National Teaching Fellow 2006
Graham Gibbs is a Reader in Social Research Methods at the University of Huddersfield. He is sought out by students and colleagues using computers to improve argument, analytical skill and solve problems. “He finds ways of supporting both those who are high performing, challenging thinkers and students who struggle with core concepts and key skills,” comments Professor Susan Frost, Pro-Vice-Chancellor of Academic Affairs at the University.
In 1996, funded by JISC, Graham started to develop his teaching ideas in what have become known as Virtual Learning Environments (VLEs).
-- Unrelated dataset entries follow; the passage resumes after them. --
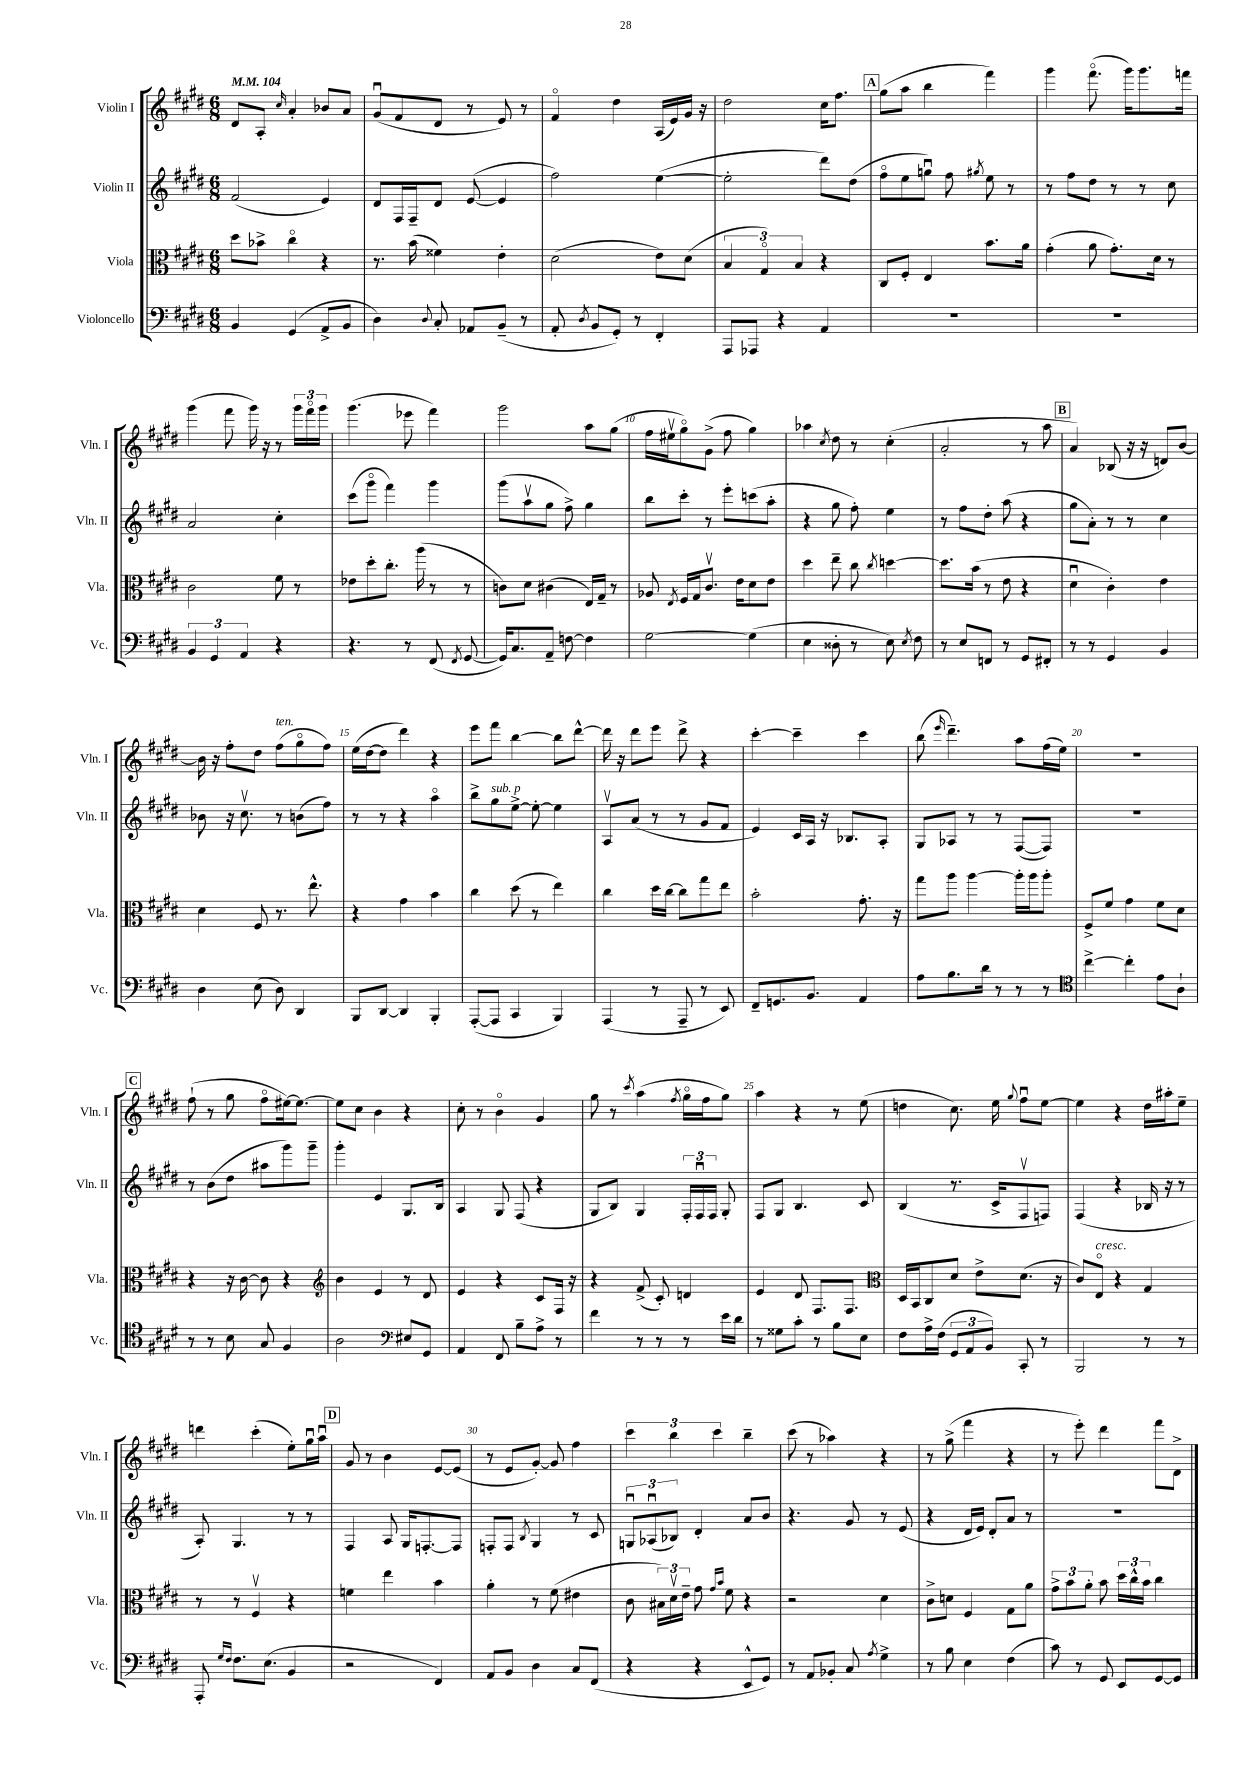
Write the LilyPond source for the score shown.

<<
\new StaffGroup <<
\new Staff = "s0" \with { instrumentName = "Violin I" shortInstrumentName = "Vln. I" } {
    \clef treble \key e \major \numericTimeSignature \time 6/8 \tempo 4 = 104
    \autoBeamOff dis'8[ a8]-. \grace { cis''16 } a'4-. bes'8[ a'8] |
    gis'8[\downbow( fis'8 dis'8] r8 e'8) r8 |
    fis'4\flageolet dis''4 a16[( e'16) gis'16] r16 |
    dis''2 cis''16[ fis''8.] |
    \mark \markup { \box "A" } gis''8[( a''8] b''4 fis'''4) |
    gis'''4 fis'''8.\flageolet( gis'''16[) gis'''8. f'''16] |
    gis'''4( fis'''8 gis'''16) r16 r8 \tuplet 3/2 { gis'''16[ fis'''16\flageolet gis'''16] } |
    gis'''4.( ees'''8 fis'''4) |
    gis'''2 a''8[ gis''8]( |
    fis''16[ eis''16\upbow gis''8\flageolet) gis'8]->( fis''8 gis''4) |
    aes''4 \acciaccatura { cis''8 } dis''8 r8 cis''4-.( |
    a'2-. r8 a''8 |
    \mark \markup { \box "B" } a'4) bes8( r16 r16 d'8[) b'8]~ |
    b'16 r16 fis''8[-. dis''8] fis''8[^\markup { \italic "ten." }( gis''8\flageolet fis''8]) |
    e''16[( dis''16~ dis''8] dis'''4) r4 |
    e'''8[ fis'''8] b''4~ b''8[ dis'''8]~-^ |
    dis'''16 r16 dis'''8[ e'''8] dis'''8-> r4 |
    cis'''4~-. cis'''4-- cis'''4 |
    b''8( \grace { e'''16 } dis'''4.--) a''8[ fis''16( e''16]) |
    R2. |
    \mark \markup { \box "C" } fis''8-!( r8 gis''8 fis''8[\flageolet eis''16~) eis''8.]~ |
    eis''8[ cis''8] b'4 r4 |
    cis''8-. r8 b'4\flageolet gis'4 |
    gis''8 r8 \acciaccatura { cis'''8 } a''4( \acciaccatura { fis''8 } gis''16[\flageolet fis''16 gis''8]) |
    a''4 r4 r8 e''8( |
    d''4 cis''8.) e''16 \appoggiatura { gis''8 } fis''8[\downbow e''8]~ |
    e''4 r4 dis''16[ ais''16-. e''8]-- |
    d'''4 cis'''4-.( e''8[-.) gis''16\downbow a''16]\downbow |
    \mark \markup { \box "D" } gis'8 r8 b'4 e'8[~ e'8]( |
    r8 e'8[ gis'8]~-.) gis'8 fis''4 |
    \tuplet 3/2 { cis'''4 b''4 cis'''4 } b''4-- |
    cis'''8( r8 aes''4) r4 |
    r8 gis''8->( fis'''4 r4 |
    r8 e'''8-.) dis'''4 fis'''8[ dis'8]-> \bar "|." |
}
\new Staff = "s1" \with { instrumentName = "Violin II" shortInstrumentName = "Vln. II" } {
    \clef treble \key e \major \numericTimeSignature \time 6/8
    \autoBeamOff fis'2( e'4) |
    dis'8[ fis16 fis16-- dis'8] e'8~( e'4 |
    fis''2) e''4~( |
    e''2-. dis'''8[) dis''8]( |
    \mark \markup { \box "A" } fis''8[\flageolet e''8 g''8]\downbow) fis''8 \acciaccatura { gis''8 } e''8 r8 |
    r8 fis''8[ dis''8] r8 r8 cis''8 |
    a'2 cis''4-. |
    cis'''8[( gis'''8]\flageolet fis'''4) gis'''4 |
    gis'''8[( a''8\upbow gis''8] fis''8->) gis''4 |
    b''8[ cis'''8]-. r8 e'''8[-. c'''8( a''8]-. |
    r4 gis''8 fis''8-.) e''4 |
    r8 fis''8[ dis''8]-. a''8( r4 |
    \mark \markup { \box "B" } gis''8[ a'8]-.) r8 r8 cis''4 |
    bes'8 r16 cis''8.\upbow r8 b'8[( fis''8]) |
    r8 r8 r4 a''4\flageolet |
    b''8[-> gis''8^\markup { \italic "sub. p" } e''8]~-> e''8~-. e''4 |
    a8[\upbow a'8]( r8 r8 gis'8[ fis'8] |
    e'4) cis'16[ a16] r16 bes8.[ a8]-. |
    gis8[ aes8] r8 r8 fis8[~( fis8]) |
    R2. |
    \mark \markup { \box "C" } r8 b'8[( dis''8] ais''8[ gis'''8) gis'''8]-- |
    gis'''4-. e'4 gis8.[ b16] |
    a4 gis8 fis8( r4 |
    gis8[ b8]) gis4 \tuplet 3/2 { fis16[-. fis16\downbow fis16] } gis8-. |
    fis8[ gis8] b4. cis'8 |
    b4( r8. cis'16[-> fis8\upbow f8]) |
    fis4( r4 bes16 r16 r8 |
    a8-.) gis4. r8 r8 |
    \mark \markup { \box "D" } fis4 a8 gis16[ f8.~-. f8] |
    f8[-. f8] \acciaccatura { b8 } gis4 r8 cis'8 |
    \tuplet 3/2 { g8[\downbow aes8\downbow( bes8]) } dis'4-. a'8[ b'8] |
    r4. gis'8 r8 e'8( |
    r4 dis'16[ e'16]) dis'8[-. a'8] r8 |
    R2. \bar "|." |
}
\new Staff = "s2" \with { instrumentName = "Viola" shortInstrumentName = "Vla." } {
    \clef alto \key e \major \numericTimeSignature \time 6/8
    \autoBeamOff dis''8[ bes'8]-> cis''4\flageolet r4 |
    r8. b'16( fisis'4) e'4-. |
    dis'2( e'8[) dis'8]( |
    \tuplet 3/2 { b4 gis4\flageolet) b4 } r4 |
    \mark \markup { \box "A" } cis8[ fis8]-. e4 b'8.[ a'16] |
    gis'4-.( a'8 gis'8.[-.) dis'16] r8 |
    cis'2 fis'8 r8 |
    ees'8[ dis''8-. cis''8.]-. a''16( r8 r8 |
    c'8[) dis'8] cis'4( e16[) gis16]-- r8 |
    aes8 \acciaccatura { e8 } fis16[ gis16 cis'8.]\upbow e'16[ dis'8 e'8] |
    dis''4 e''8-- cis''8 \acciaccatura { cis''8 } d''4~ |
    d''8.[ b'16]( r8 e'8 r4 |
    \mark \markup { \box "B" } dis'4\downbow cis'4-.) e'4 |
    dis'4 fis8 r8. e''8.-^ |
    r4 gis'4 b'4 |
    cis''4 dis''8( r8 e''4) |
    cis''4 dis''16[ cis''16]~ cis''8[ gis''8 e''8] |
    b'2-. gis'8.-. r16 |
    gis''8[ a''8] a''4~ a''16[-. a''16 a''8]-. |
    fis8[-> fis'8] gis'4 fis'8[ dis'8] |
    \mark \markup { \box "C" } r4 r16 cis'16~ cis'8 r4 |
    \clef treble b'4 e'4 r8 dis'8 |
    e'4 r4 cis'8[ fis16] r16 |
    r4 fis'8->( cis'8-.) d'4 |
    e'4 dis'8 fis8.[ fis8.] |
    \clef alto dis16[ b,16 cis8 dis'8] e'8[-> dis'8.]( r16 |
    cis'8[) e8]\flageolet^\markup { \italic "cresc." } r4 gis4 |
    r8 r8 fis4\upbow r4 |
    \mark \markup { \box "D" } f'4 e''4 b'4 |
    a'4-. r8 fis'8( eis'4 |
    cis'8 \tuplet 3/2 { bis16[) dis'16\upbow e'16]-- } gis'8 \grace { gis'16[ b'16] } fis'8 r4 |
    r2 dis'4 |
    cis'8[-> d'8] fis4 gis8[ a'8] |
    \tuplet 3/2 { gis'8[-> b'8 a'8]-. } b'8 \tuplet 3/2 { dis''16[ cis''16-^ b'16] } cis''4 \bar "|." |
}
\new Staff = "s3" \with { instrumentName = "Violoncello" shortInstrumentName = "Vc." } {
    \clef bass \key e \major \numericTimeSignature \time 6/8
    \autoBeamOff b,4 gis,4( a,8[-> b,8] |
    dis4) \appoggiatura { dis8 } cis8-. aes,8[ b,8]--( r8 |
    a,8-. \acciaccatura { dis8 } b,8[ gis,8]-.) r8 fis,4-. |
    a,,8[ aes,,8] r4 a,4 |
    \mark \markup { \box "A" } R2. |
    R2. |
    \tuplet 3/2 { b,4 gis,4 a,4 } r4 |
    r4. r8 fis,8( \acciaccatura { fis,8 } gis,8~ |
    gis,16[) cis8. a,8]-- f8~ f4 |
    gis2~ gis4( |
    e4 disis8-. r8 e8) \acciaccatura { e8 } fis8 |
    r8 e8[ f,8] r8 gis,8[ fis,8]-. |
    \mark \markup { \box "B" } r8 r8 gis,4 b,4 |
    dis4 e8( dis8) dis,4 |
    b,,8[ dis,8]~ dis,4 b,,4-. |
    a,,8[~-.( a,,8] cis,4 b,,4) |
    a,,4( r8 a,,8-- r8 e,8) |
    fis,8[-- g,8. b,8.] a,4 |
    a8[ b8. dis'16] r8 r8 r8 |
    \clef tenor cis''4~-> cis''4-. e'8[ a8]-! |
    \mark \markup { \box "C" } r8 r8 b8 gis8 fis4 |
    a2 \clef bass eis8[ gis,8] |
    a,4 fis,8 b8[-- a8]-> r8 |
    fis'4 r8 r8 r8 e'16[ dis'16] |
    r8 gisis8[ cis'8]-. r8 b8[ e8] |
    fis8[ a16-> fis16]( \tuplet 3/2 { gis,8[ a,8 b,8]) } cis,8-. r8 |
    b,,2 r8 r8 |
    a,,8-. \grace { gis16[ fis16] } fis8.[ e8.]( b,4 |
    \mark \markup { \box "D" } r2 fis,4) |
    a,8[ b,8] dis4 cis8[ fis,8]( |
    r4 r4 e,8[-^ gis,8]) |
    r8 a,8[ bes,8]-. cis8 \acciaccatura { a8 } gis4-> |
    r8 b8 e4 fis4( |
    cis'8) r8 gis,8 e,8[ gis,8~ gis,8] \bar "|." |
}
>>
>>
\layout { \context { \Score \override BarNumber.break-visibility = ##(#f #t #t) barNumberVisibility = #(every-nth-bar-number-visible 5) } }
He conducted research into how computers could be used to support learning in theoretical or philosophical subjects where there was no single agreed knowledge and where discussion and writing were key to learning. Software that simply presented information to students seemed inadequate to Graham – packages were needed that supported the exchange of ideas.
The result of this was coMentor. It uses ideas from a range of communication systems to support discussion online. It was innovative in implementing discussion through the World Wide Web, allowing students and teachers to challenge, question and debate. It opened up the system to all the other resources on the web and made it easy for tutors and students to include resources of their own. This is now the design that most VLEs such as Blackboard use, but at the time, such systems did not exist. coMentor has been used in several universities in the UK and the Czech Republic and has been central in prompting universities to invest in VLEs.
Graham has also been involved in developing a range of resource-based learning (RBL) modules. The material from one of these led to a commission from the Open University Press for a book on data analysis which became a bestseller. More recently, he was awarded a grant by the Higher Education Academy Subject Centre for Sociology, Anthropology and Politics (C-SAP) to investigate a computer program that can emulate a human in conversation – a chatbot. It allows students and teachers to interact with theory in a new way: they could converse with a virtual Marx or Weber and challenge, question and argue using computers.